I LOVE STEROIDS AND GEAR

October 06, 2024 4 min read

I LOVE STEROIDS AND GEAR
By Shane Robert

I remember the day I fell in love with Powerlifting. 

It was summer in San Francisco and I was stuck inside trying to avoid the cold and fog. To delude myself into thinking I was being productive despite not doing my homework, I was reading through a stack of training/muscle magazines, as people still did in 2006. After the usual articles about gaining 20 pounds in 30 days or adding 50 pounds to my deadlift in 6 weeks, I came across the Muscle and Fitness that would change my life forever. What would normally have been a forgettable middle article caught my eye with a picture of an enormous-headed bald white man standing in front of a brick wall. He was wearing some kind of black smock and couldn’t seem to put his arms all the way down to his side. The picture was dark and dingy and said, in simple text: A Visit to Westside Barbell. 

As I continued to read I learned of a gym in Columbus, Ohio called Westside Barbell and saw pictures of some of the largest human beings doing crazy things like benching to boards, attaching chains to barbells and dragging sleds. One guy was squatting so heavy he got a bloody nose! 

I learned that this was the strongest gym on earth and they specialized in Powerlifting. 

My training experience at that time was very limited and my strength level was so low it wouldn’t even qualify me as weak. That didn’t stop me from reading everything I could and watching all of the videos I could find on this new website called YouTube. I was astounded seeing giant goateed men squatting over 1000 pounds, benching 700+ and deadlifting as much as a small car. I hated knowing it was possible for a human being to be that strong and yet I wasn’t. I would go to the gym so fired up and motivated that I would lift for hours until I was barely able to walk out. 

It would be a few years before I learned what supportive gear was. It would be another year or so that I learned about the role that steroids (also sometimes called “gear") undoubtedly had in what I was watching. 
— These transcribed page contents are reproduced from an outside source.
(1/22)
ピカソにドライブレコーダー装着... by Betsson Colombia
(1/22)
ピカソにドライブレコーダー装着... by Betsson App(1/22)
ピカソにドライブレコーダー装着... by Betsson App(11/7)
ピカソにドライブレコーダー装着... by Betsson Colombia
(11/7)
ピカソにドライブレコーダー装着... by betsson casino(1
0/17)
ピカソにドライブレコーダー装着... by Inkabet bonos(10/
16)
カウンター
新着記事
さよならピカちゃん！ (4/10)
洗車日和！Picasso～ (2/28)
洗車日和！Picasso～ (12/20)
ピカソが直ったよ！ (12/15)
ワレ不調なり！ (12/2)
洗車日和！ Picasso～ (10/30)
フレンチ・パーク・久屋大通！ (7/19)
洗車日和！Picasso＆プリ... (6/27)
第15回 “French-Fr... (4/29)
These two aspects of Powerlifting have become a real thorn in the side of the sport in the years since raw lifting, and specifically raw-tested lifting,has become the dominant force in the sport. The internet is full of people who deride lifters on social media for their use of either type of gear, calling both types cheating. I suppose I can see why they might have that perspective. If you compete in raw and tested contests, you don’t want your numbers compared to those who don’t. The thing is, though, they aren’t. 

Sure, someone might compete in a tested federation and be using steroids. If they are in the top 2-3 lifters then they will almost certainly be drug tested and caught, assuming they aren’t backed by a government organization or are independently wealthy enough to beat the tests. You can imagine how likely that scenario is. It’s even less likely that they are going to sneak some supportive gear into the meet and get away with it. 

Given that the chances of an untested, geared lifter competing against a tested, raw lifter are essentially zero, why the divide? You don’t see softball players decrying baseball players because they get to pitch overhand or use a smaller ball. Geared versus raw powerlifting is essentially softball and baseball - they look basically the same but are two different sports. 

Despite the fact that I am a raw, drug-free lifter, I love steroids and gear. It goes back to those early days of first being introduced to powerlifting when I didn’t know there was a difference. I just thought these people were doing this au-natural. I found it infuriating and inspiring and it made me want to do the same. Steroids or not, gear or not, there are humans out there doing incredible things. If they can do it with assistance, it’s only a matter of time before someone does it without. 

Tony Hawk, of skateboarding fame, has expressed awe at the tricks that young skateboarders are accomplishing today. Tricks that were considered impossible until recently when kids, who grew up playing skateboarding video games, started skating and didn’t know that the tricks they had done in the game weren’t meant to be done in real life. Now they are impossible no more. Once someone sees that a thing can be done, even in a video game, they are more likely to achieve it. For this reason, I love steroids and gear. Some genetic freak of kid is out there, watching a gassed-up lifter perform otherworldly feats of strength, and getting inspired to do it themselves.